さらに、いつ誰が来るか予測できないため、葬儀後しばらくは、常に来客に備えて準備が必要な状態になったそうです。
結果的に、家族の負担が増えてしまった
故人の意向を尊重するという意味もありましたが、それに加え、葬儀にまつわる準備や費用の負担を減らしたいと思って選んだはずの家族葬。しかし、葬儀後の対応は想像以上の負担になったと言います。
具体的には、下記のようなことが負担になったそうです。
具体的な困りごと
- いつ誰が来るかわからず、留守にするのが気が引ける
- 突然の訪問に備えて、身なりを整えておく必要がある
- 香典返しの品を調達し、常備しなければならない
- 同じ説明を何度も繰り返すことに精神的疲労を感じる
四十九日を終える頃には弔問も落ち着いたそうですが、「面倒に感じても、葬儀で一度に来てもらった方が、対応やお返しなどが楽だった」というのが、ご家族の率直な感想だったそうです。
参列できなかった人々の心境
弔問に訪れた人々も決して悪気があったわけではなく、故人とお別れのあいさつをしたかっただけだったり、長年お世話になった感謝の気持ちを伝えたかったのかもしれません。むしろ、突然の訪問で遺族に負担をかけてしまうことに気づかず、純粋な弔意から行動されていたのでしょう。
今回の話とは別件ですが、家族葬を行った結果、地元の方が「葬式に呼ばれなかった」ことに対して不快感を示された、というケースもあるようです。
特に地方の密接なコミュニティでは、
- 長年の近所付き合い
- 故人との思い出や恩義
- 地域の慣習や義理
といった要素が複雑に絡み合い、家族の意向だけでは割り切れない部分があるのかもしれません。
そのため、葬儀の形式を決める際には故人・家族の意向のほか「地域コミュニティの結束の強さや、故人の交友関係」も考慮する必要があるかもしれません。
コロナ禍の影響で少しだけ変化が……?
コロナ禍では、感染防止の観点から、家族葬や弔問辞退が一般的になっていました。
実際に私の親戚がこの時期に葬儀を行ったのですが、葬儀の準備が「本当にラクだった」そうです。

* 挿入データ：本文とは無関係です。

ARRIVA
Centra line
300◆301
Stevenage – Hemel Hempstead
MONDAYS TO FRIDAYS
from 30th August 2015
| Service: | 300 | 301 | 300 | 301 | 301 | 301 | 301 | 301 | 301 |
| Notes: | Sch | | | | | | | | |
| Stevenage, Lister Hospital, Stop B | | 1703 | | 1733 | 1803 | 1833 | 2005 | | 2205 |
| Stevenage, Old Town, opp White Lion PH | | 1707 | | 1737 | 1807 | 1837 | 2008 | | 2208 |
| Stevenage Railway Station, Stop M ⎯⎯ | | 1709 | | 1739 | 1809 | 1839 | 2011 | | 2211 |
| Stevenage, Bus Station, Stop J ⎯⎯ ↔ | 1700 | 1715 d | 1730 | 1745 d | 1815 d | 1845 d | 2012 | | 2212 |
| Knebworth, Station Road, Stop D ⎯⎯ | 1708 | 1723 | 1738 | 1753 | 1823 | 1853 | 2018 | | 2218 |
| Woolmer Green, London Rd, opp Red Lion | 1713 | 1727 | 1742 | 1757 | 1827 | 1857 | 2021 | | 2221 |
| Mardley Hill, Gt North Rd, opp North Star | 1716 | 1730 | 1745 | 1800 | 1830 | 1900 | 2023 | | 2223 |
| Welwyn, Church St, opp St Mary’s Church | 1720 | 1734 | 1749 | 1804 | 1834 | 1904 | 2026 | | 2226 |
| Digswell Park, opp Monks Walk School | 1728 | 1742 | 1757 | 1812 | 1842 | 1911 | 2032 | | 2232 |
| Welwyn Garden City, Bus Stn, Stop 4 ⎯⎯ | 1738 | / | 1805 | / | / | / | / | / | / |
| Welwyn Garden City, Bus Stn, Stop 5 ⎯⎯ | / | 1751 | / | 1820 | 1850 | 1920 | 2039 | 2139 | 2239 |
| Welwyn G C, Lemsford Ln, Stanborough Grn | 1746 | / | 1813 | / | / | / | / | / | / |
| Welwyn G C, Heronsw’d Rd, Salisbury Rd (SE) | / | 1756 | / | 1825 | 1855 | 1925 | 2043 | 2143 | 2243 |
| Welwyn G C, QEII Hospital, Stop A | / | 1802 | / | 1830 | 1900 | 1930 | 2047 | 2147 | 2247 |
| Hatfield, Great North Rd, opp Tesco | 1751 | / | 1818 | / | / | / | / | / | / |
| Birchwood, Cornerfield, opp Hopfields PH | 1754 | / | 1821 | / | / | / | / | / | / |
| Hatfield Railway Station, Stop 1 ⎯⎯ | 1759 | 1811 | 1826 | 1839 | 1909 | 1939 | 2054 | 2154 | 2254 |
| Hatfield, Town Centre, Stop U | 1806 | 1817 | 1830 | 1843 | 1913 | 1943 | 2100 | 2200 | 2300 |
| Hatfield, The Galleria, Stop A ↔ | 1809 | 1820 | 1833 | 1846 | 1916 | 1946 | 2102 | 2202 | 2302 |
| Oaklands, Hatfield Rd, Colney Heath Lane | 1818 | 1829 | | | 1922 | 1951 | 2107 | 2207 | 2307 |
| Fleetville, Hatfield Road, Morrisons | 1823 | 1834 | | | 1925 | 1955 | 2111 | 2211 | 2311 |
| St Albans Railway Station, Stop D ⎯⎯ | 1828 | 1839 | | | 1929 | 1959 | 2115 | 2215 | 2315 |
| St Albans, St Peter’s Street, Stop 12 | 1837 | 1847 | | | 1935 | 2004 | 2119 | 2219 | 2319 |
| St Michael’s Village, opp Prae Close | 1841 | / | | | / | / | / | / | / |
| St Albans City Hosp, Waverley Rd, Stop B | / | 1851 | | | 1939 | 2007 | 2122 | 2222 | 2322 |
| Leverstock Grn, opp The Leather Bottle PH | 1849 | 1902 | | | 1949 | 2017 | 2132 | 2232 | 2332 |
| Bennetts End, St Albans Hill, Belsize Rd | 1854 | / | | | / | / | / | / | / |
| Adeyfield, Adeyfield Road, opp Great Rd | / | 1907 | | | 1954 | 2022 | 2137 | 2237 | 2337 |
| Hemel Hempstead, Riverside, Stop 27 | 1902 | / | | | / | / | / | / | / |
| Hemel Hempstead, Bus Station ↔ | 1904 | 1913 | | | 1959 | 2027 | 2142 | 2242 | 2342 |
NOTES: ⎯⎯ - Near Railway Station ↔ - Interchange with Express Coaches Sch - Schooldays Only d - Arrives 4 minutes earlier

この親族の家では、亡くなったおじいさんの兄妹と家族のみで葬儀を行っていました。感染予防の観点から、お斎(おとき・葬儀後に和尚さんや参列者に食事やお酒を振る舞い故人を偲ぶ)は行わず、和尚さんにお膳料を包んだそうです。
そして在宅でおばあさんの介護をされていたことを理由に「感染予防のため」として弔問を一切断っていました。
この葬儀の形に周囲の理解が得られたのはコロナだったから、とその親戚は話していました。
実際、コロナが落ち着いてからは、再び従来の形式で行う家が私の地元ではほとんどです。地域にもよるとは思いますが、特に地方では、昔からの慣習を重視する傾向が依然として強いように感じています。
体験談を聞いて考えを改めた私
私も以前は「家族葬、いいかもな……」と思っていました。葬儀に関する一連の負担が少なそうに見えていたからです。
しかし、今回ご紹介した体験談を聞いて考えを改めました。
私が想定しているのは自分の両親を見送る際のことです。
2人とも人づきあいがとにかく多く、近所づきあいや親戚づきあいはもちろん、婦人会や老人クラブ、働いていた頃の同僚との交流なども盛んです。
現状では、もし家族や一部の親戚のみで葬儀を行った場合、その後の弔問対応に追われることが目に見えています。もし両親が、交流している方々よりもずっと長生きすれば状況は変わるかもしれませんが、現実的な考えとは言えないでしょう。
そのため今のところは、私の両親の場合は、昔ながらの葬儀の方が良いんだろうな、と考えています。
後悔のない葬儀にするために
今回は家族葬にまつわる体験談を紹介しました。
葬儀の形式を選択する際は、費用・準備にかかる負担だけに目を向けず、故人の近所づきあいの密度や長年のお付き合いがある方々がどのくらいいるかなどを踏まえた上で、検討することをおすすめします。
故人の意向を尊重しつつ、地域性や人間関係も考慮した葬儀選びが、結果的に家族の負担軽減につながるのかもしれません。